What impact does this have on the new way of working for doctors?
Chris: “Greater efficiency. As a patient, you see the reports yourself, too. We are evolving towards total distance follow-up, which means that as a patient you have to go and see the doctor far less frequently. If the doctor receives a warning, he can decide to schedule a consultation for you if necessary. Using these data in the cloud, new algorithms can be developed, as well. The pharmaceutical industry can improve its aids. It’s already clear that the Hybrid Closed Loop system together with the platform is far more advantageous than treating the complications suffered by diabetes patients afterwards.”
Are there any drawbacks?
Chris: “Technology is not infallible. From time to time, as a patient you still have to intervene and take a finger prick if you notice that a measurement is not right. The industry needs to look for sensors that measure more quickly and that significantly increase reliability.

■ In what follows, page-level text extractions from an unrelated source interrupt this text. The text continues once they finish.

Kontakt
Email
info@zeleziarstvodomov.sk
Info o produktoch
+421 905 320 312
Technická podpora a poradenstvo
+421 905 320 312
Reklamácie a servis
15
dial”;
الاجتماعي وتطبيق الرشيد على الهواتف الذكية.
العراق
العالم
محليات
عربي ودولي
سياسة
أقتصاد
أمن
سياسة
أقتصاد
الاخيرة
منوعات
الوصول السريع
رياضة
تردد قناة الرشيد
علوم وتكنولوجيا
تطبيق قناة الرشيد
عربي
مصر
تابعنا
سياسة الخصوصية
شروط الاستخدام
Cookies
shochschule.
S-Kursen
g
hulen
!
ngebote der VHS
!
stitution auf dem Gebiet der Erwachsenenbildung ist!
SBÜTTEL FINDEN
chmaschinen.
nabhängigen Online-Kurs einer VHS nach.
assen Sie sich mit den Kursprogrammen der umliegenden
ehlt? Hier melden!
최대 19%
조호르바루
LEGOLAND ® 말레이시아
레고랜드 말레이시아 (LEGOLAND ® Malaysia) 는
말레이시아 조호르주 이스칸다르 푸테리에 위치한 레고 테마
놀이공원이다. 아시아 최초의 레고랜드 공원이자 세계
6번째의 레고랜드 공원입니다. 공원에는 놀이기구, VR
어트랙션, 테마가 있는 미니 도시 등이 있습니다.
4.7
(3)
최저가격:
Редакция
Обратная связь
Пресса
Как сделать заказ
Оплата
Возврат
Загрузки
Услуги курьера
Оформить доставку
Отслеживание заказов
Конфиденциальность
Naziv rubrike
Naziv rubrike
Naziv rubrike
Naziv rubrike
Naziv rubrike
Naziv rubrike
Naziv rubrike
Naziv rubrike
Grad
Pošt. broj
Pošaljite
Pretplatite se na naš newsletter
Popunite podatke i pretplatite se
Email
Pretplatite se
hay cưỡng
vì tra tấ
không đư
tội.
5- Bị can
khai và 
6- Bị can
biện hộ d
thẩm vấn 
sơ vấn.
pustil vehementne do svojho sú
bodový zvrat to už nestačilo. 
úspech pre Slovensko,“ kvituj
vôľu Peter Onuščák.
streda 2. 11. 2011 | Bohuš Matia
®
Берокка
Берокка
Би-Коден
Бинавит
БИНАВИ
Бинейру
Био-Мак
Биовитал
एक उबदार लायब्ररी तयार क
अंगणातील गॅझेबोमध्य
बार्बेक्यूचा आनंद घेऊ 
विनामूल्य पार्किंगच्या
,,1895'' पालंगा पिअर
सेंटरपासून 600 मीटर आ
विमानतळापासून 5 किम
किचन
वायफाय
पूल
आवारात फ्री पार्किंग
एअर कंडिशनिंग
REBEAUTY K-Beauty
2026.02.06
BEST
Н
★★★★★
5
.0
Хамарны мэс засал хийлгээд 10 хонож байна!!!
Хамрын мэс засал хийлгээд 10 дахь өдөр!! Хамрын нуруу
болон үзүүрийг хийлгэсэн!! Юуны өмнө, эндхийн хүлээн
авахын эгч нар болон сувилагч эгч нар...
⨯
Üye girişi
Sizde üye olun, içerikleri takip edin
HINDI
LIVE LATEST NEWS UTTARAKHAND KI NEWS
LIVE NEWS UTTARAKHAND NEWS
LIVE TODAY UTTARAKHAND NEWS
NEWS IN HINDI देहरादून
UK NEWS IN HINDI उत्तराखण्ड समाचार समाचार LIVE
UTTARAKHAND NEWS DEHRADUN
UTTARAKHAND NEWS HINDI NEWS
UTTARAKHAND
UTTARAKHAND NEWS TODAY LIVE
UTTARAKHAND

That way, the periods when you, as a patient, no longer have to take a manual measurement to calibrate the pump if any abnormalities occur will lengthen. And the pumps still mean that patients have to make an extra effort. But the advantages definitely outweigh the disadvantages.”
Chris Houtmeyers is Customer Solution Architect at Proximus. He began his career 30 years ago with Telindus, where he was in charge of data communication. He stayed on board after the takeover by Belgacom and then the name change to Proximus and now develops customized solution for companies.